The Jets started the game in top gear and never really let up. Though the score didn’t necessarily reflect it, the game was over by the end of the first period. The Jets drew four penalties and outshot the ‘Yotes 12-7 by the end of the first period, rarely letting the opposition get close to their net.

While Maurice basically left the line-up as Noel last had it against Columbus on Saturday, the Jets looked like an entirely different team. Rather than giving their opponents room through the neutral zone and in their own end, almost every Jet chased lost and loose pucks down relentlessly. Instead of making blind, long-bomb passes out of their zone, the Jets used smart, short passes along the boards to regain control of the puck before breaking out. Winnipeg even beat Phoenix at their own game, clogging the neutral zone so badly the ‘Yotes could only manage 19 shots on goal all game.

Admittedly, the Coyotes played a brutal game, but Winnipeg deserves credit for never letting Doan and co. build on any momentum. The Jets finished the game scoring five unanswered goals, winning the shot battle 38-19,  drawing 11 minor penalties, and with ten different Jets registering a point.


Where do I begin?

Michael Frolik was absolutely dominant, turning the top line into a possession machine. I can only think of one occasion where Frolik’s line spent more time in their own zone than the Coyotes. The Czech winger created countless chances both with his hard forechecking and by pressuring his point-man in the Jets zone. It’ll be hard to justify taking Frolik off the top line.

Dustin Byfuglien also had an unreal game. No. 33 was a turnover machine, and not in the way he usually is. Byfuglien played a smart game, and often caught the Coyotes double-teaming him in the offensive zone by making tape-to-tape passes to the Jet they left open (see: the Setoguchi goal). Big Buff also knew when to drive the net, and did so continuously, showing goalie Mike Smith no respect. At forward or defense, Byfuglien is a game-changer.

Devin Setoguchi had his strongest game in awhile, scoring his first goal in eighteen games. The Gooch used his speed deceptively, almost breaking away several times, finishing the game with a beautiful snipe on the powerplay in the third period. If Setoguchi can build off this game, it will relieve a lot of pressure on the Jets’ tertiary scoring.

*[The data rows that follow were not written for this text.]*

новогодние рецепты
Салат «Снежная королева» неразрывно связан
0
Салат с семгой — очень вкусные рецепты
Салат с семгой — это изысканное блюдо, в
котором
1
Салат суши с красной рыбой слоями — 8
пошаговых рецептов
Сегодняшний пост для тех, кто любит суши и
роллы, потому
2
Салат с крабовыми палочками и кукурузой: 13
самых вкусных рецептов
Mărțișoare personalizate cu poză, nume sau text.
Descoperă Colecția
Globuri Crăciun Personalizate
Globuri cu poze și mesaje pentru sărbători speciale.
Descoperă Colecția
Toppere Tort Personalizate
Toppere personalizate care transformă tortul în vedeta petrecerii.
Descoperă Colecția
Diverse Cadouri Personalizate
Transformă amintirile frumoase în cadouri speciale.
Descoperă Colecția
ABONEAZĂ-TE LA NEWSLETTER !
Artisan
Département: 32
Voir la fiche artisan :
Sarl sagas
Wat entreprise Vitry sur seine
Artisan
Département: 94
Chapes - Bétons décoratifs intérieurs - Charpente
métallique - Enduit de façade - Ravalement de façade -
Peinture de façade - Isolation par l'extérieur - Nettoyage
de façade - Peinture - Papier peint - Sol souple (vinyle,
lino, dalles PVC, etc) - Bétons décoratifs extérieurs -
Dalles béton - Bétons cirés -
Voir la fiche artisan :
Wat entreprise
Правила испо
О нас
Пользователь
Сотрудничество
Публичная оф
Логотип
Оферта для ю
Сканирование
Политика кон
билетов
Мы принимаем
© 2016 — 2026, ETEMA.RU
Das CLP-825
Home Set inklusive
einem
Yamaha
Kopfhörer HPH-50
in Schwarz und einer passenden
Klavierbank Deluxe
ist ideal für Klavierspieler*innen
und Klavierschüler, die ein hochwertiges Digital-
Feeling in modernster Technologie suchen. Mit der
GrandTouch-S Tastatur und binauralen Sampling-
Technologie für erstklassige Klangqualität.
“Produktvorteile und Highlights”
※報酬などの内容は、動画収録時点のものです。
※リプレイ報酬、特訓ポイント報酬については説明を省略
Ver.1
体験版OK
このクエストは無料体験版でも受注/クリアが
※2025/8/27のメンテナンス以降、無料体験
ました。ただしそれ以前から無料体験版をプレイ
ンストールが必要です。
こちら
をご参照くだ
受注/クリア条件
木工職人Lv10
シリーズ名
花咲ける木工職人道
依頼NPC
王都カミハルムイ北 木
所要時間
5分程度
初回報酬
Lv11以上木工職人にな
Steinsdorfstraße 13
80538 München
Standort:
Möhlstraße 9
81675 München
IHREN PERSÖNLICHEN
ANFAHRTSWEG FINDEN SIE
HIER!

Though it only scored one goal, Winnipeg’s powerplay was a constant threat. It finished with 15 SOG, only 4 short of the Coyotes game total. The defensive units of 33/39 and 44/8 deserve a lot of credit, taking turns moving the puck quickly and slowing play down when necessary.


You know what? For all the times I’ve ragged on the Jets this season, I’m going to give them a free pass on this one. The Jets played like a team possessed and deserve to celebrate for once.

…Pavelec was kind of out of position on the Coyotes goal though.


It’s hard to credit Maurice with the victory, but it’s encouraging how the Jets played for their new coach. The narrative in Jets media since the Noel firing has been that the players need to step it up, and they certainly answered their critics tonight.

Also, I said O’Dell probably wouldn’t score again in the pre-game report, but he sniped a beauty using the Coyotes defenceman as a screen. I’m sorry, Eric.

Also, does anybody else think Wheeler’s jersey is way too big for him?

  • Kevin McCartney

    You can see O’Dell finding open ice, he looks like the bowling ball on a rubber sheet, drawn into the centre of some open space when he prowls around the offensive zone. He needs to play with some good possession players that can feed him pucks when he finds those soft spots.

    That penalty kill was terrible, the goal looked inevitable but I will chalk that up to nerves since the PK is the one thing on this team that has been relatively good all year (also, no Kane).

    As to Wheeler, how would he get wind in his sails in a tight sweater?